Study Rundown: Opioids are commonly prescribed for management of post-operative pain following major surgical procedures. However, over the last few decades, their use has become so prevalent that even minor procedures present the chance for opioid naïve patients to become opioid dependent. There is little evidence surrounding the effectiveness of opioid versus non-opioid analgesia for post-operative pain for procedures of lesser severity. This systematic review and meta-analysis aimed to compare the clinical efficacy of opioids and non-opioid analgesia for post-operative pain management. The primary outcome was self-reported pain on day 1 after discharge and vomiting up to 30 days post-discharge. According to study results, post-operative analgesia with opioids did not significantly reduce pain compared to opioid-free analgesia. In contrast, the authors found saw an increased occurrence of vomiting among the opioid-analgesia group compared to non-opioid. This study was well-designed and included randomized controlled trials from over three decades, adding to the validity of results. However, given the heterogeneity in the reported procedures, further studies may look to stratify findings based on procedure type and severity.

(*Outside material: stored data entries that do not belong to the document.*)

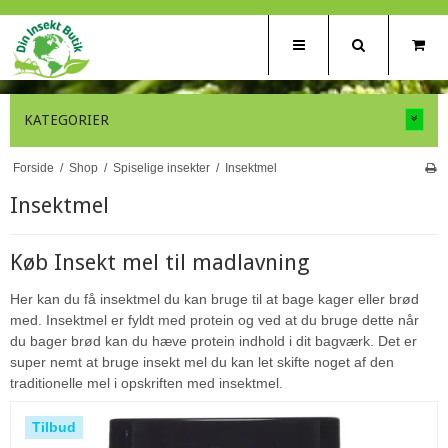
KATEGORIER
Forside
/
Shop
/
Spiselige insekter
/
Insektmel
Insektmel
Køb Insekt mel til madlavning
Her kan du få insektmel du kan bruge til at bage kager eller brød
med. Insektmel er fyldt med protein og ved at du bruge dette når
du bager brød kan du hæve protein indhold i dit bagværk. Det er
super nemt at bruge insekt mel du kan let skifte noget af den
traditionelle mel i opskriften med insektmel.
Tilbud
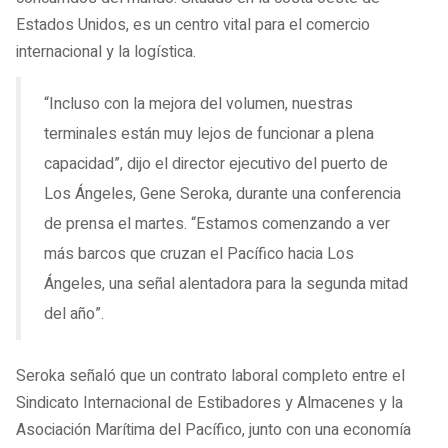
Estados Unidos, es un centro vital para el comercio
internacional y la logística.
“Incluso con la mejora del volumen, nuestras
terminales están muy lejos de funcionar a plena
capacidad”, dijo el director ejecutivo del puerto de
Los Ángeles, Gene Seroka, durante una conferencia
de prensa el martes. “Estamos comenzando a ver
más barcos que cruzan el Pacífico hacia Los
Ángeles, una señal alentadora para la segunda mitad
del año”.
Seroka señaló que un contrato laboral completo entre el
Sindicato Internacional de Estibadores y Almacenes y la
Asociación Marítima del Pacífico, junto con una economía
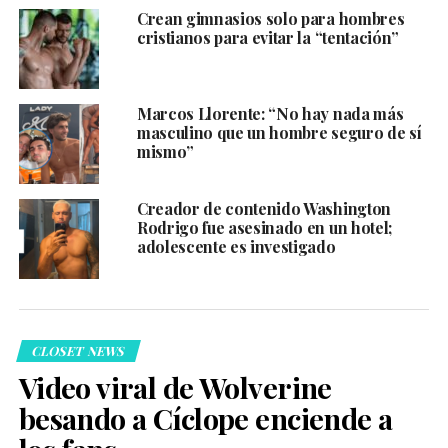
Crean gimnasios solo para hombres
cristianos para evitar la “tentación”
Marcos Llorente: “No hay nada más
masculino que un hombre seguro de sí
mismo”
Creador de contenido Washington
Rodrigo fue asesinado en un hotel;
adolescente es investigado
CLOSET NEWS
Video viral de Wolverine
besando a Cíclope enciende a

Click to read the study in The Lancet

Relevant Reading: Opioid Prescribing After Surgery in the United States, Canada, and Sweden

In-depth [systematic review and meta-analysis]: Original research articles published between Jan 1, 1990, and Jul 8, 2021, were screened for eligibility. Included were randomized controlled trials (RCTs) assessing opioid vs. non-opioid analgesia among surgical patients ≥15 years of age. Altogether, 1669 reports were assessed of which 47 (6607 patients) were included in the systematic review. The primary outcome of self-reported pain on day 1 of discharge was comparable in the opioid vs. non-opioid groups (weighted mean difference [WMD] 0.01 cm, 95% confidence interval [CI] -0.26 to 0.27). The most common adverse events related to opioid use were vomiting (relative risk [RR] 4.50, 95% CI 1.93-10.51), nausea, and constipation. Opioid use did not correlate with dissatisfaction with pain management (RR 1.14, 95% CI 0.67-1.94) or use of healthcare resources (RR 0.88, 95% CI 0.30-2.61). The most prescribed opioids were codeine (43%), hydromorphone (23%), and tramadol (19%), with an average oral morphine equivalent of 27. Overall, findings from this study suggest that use of opioids does not reduce post-operative pain and increases adverse events compared to opioid-free analgesia.